One of the things that has lacked, and that Kathman’s dataset helps with, is data about the missions themselves.  Studies, such as Virginia Page Fortna’s excellent book on the effect of peacekeeping missions on ceasefire durability tend to rely on conflict start-stop data to make inferences about the impact of peacekeeping.  Studies of peacekeeping and economics also run into the same issues; researchers have used baseline effect on GDP of peacekeeping missions, but this is a blunt instrument approach and suffers from problems of endogeneity.  Caruso et al’s analysis of the UN mission in South Sudan’s positive effect on cereal production treats the UN mission as a mass entity, but is unable to show comparative impacts on food production across missions since there isn’t finer grained mission data readily available.

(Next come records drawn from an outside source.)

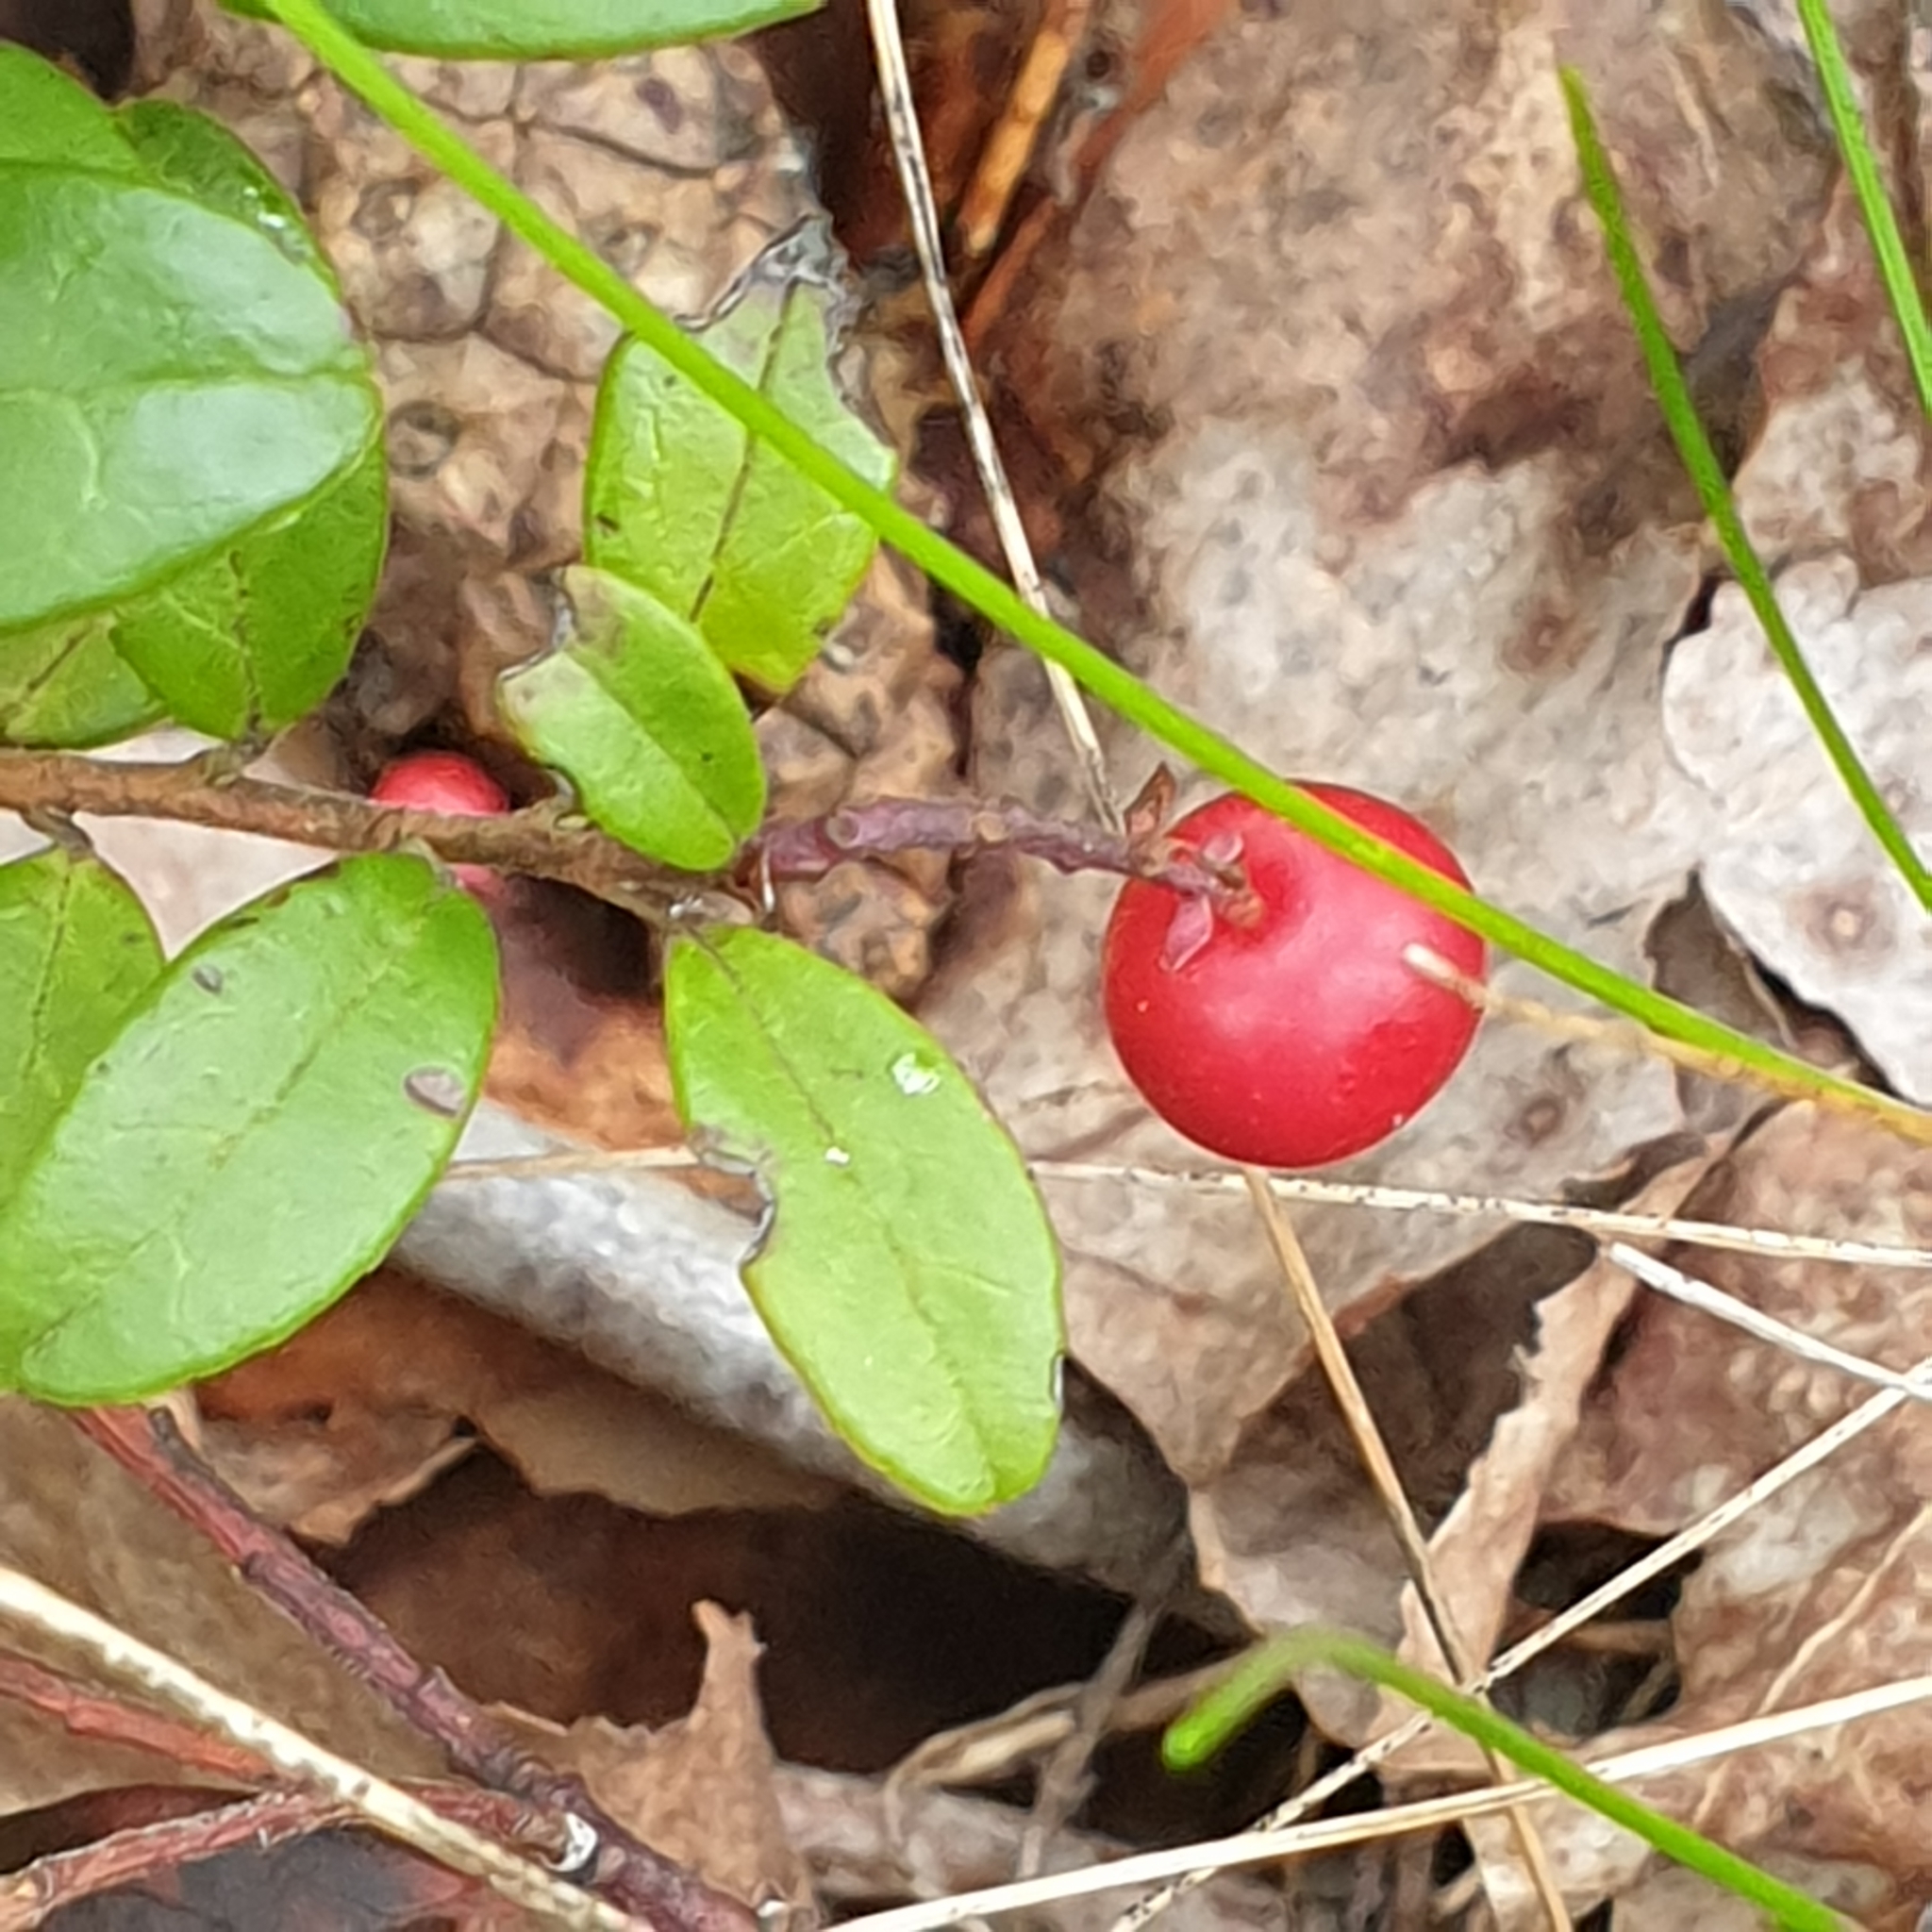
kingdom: Plantae
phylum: Tracheophyta
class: Magnoliopsida
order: Ericales
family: Ericaceae
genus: Vaccinium
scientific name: Vaccinium vitis-idaea
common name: Cowberry
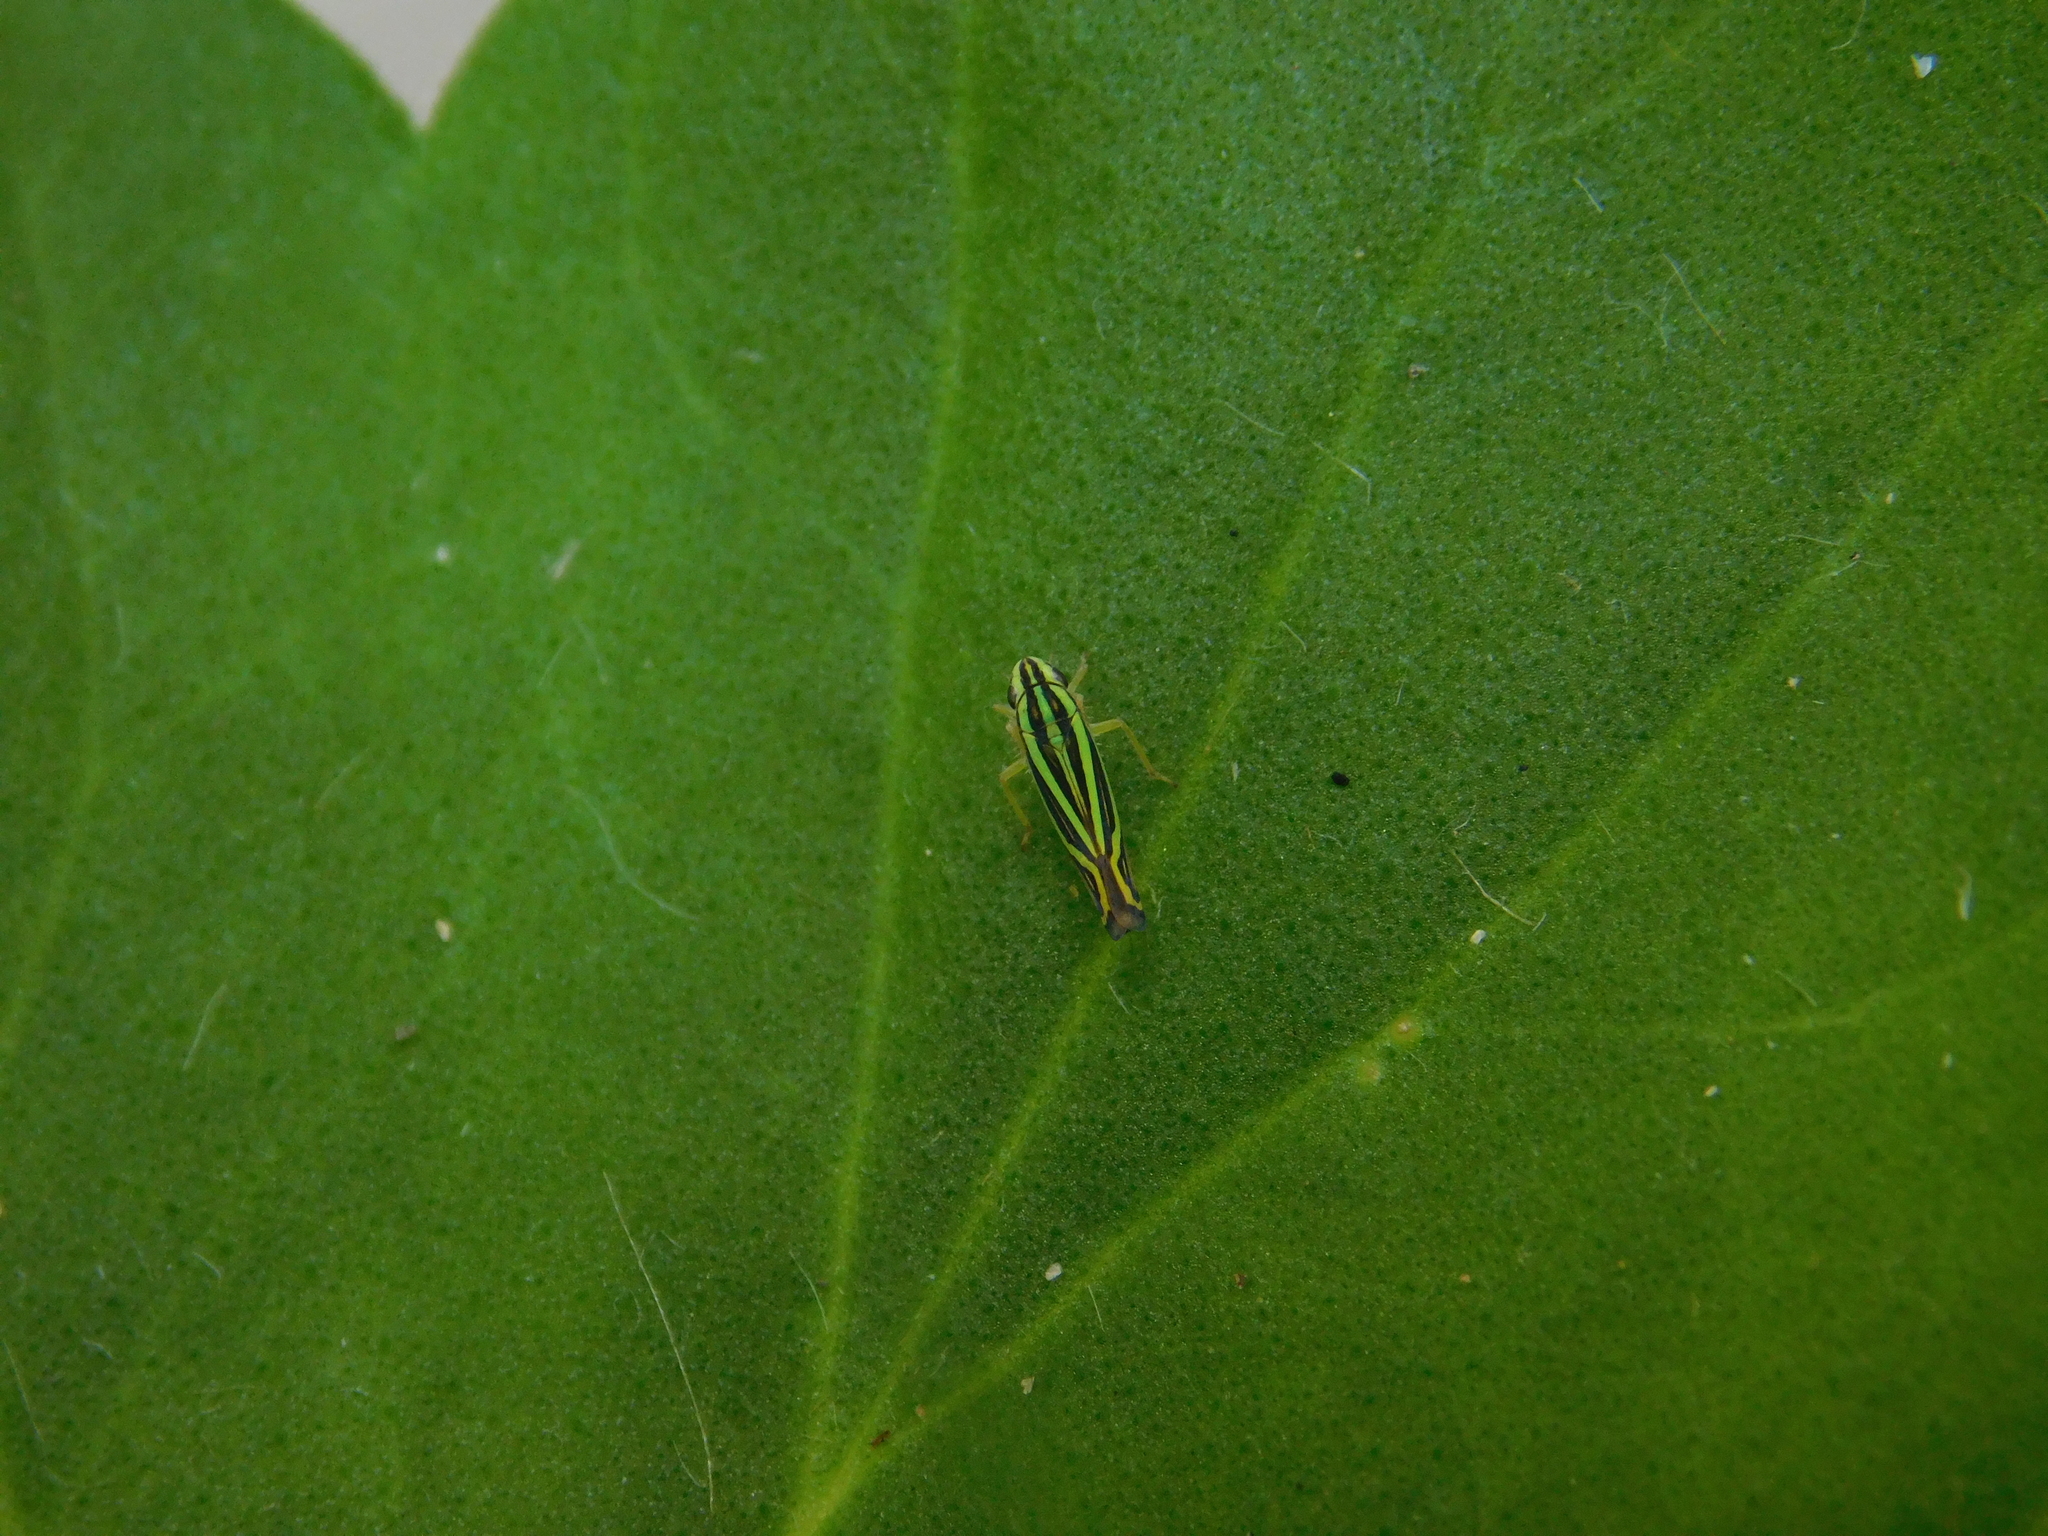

Given the need, I would suggest pushing forward with datasets that contain not only data on troop contributions, but also data on mission expenditures, since peacekeeping missions have effects on the local economy which could be positive.  The problem is that the positive effects might not be seen without finer grained data on how missions use their money in the country they’re operating in.  Do investments in durable infrastructure make a difference to the durability of peace and economic growth?  What about focusing on local provision of goods and services where available?  At the moment data on these things is hard to find, but would be useful to conflict researchers.

Kathman’s paper is worth a read since he gives us a road map for how to develop further datasets on peacekeeping missions.  More datasets like this are important for the theorists who do research in the abstract, but can also help inform better processes for mission mandating, procurement and staffing.  If you want to download the datasets, Kathman has them in zip files on his website.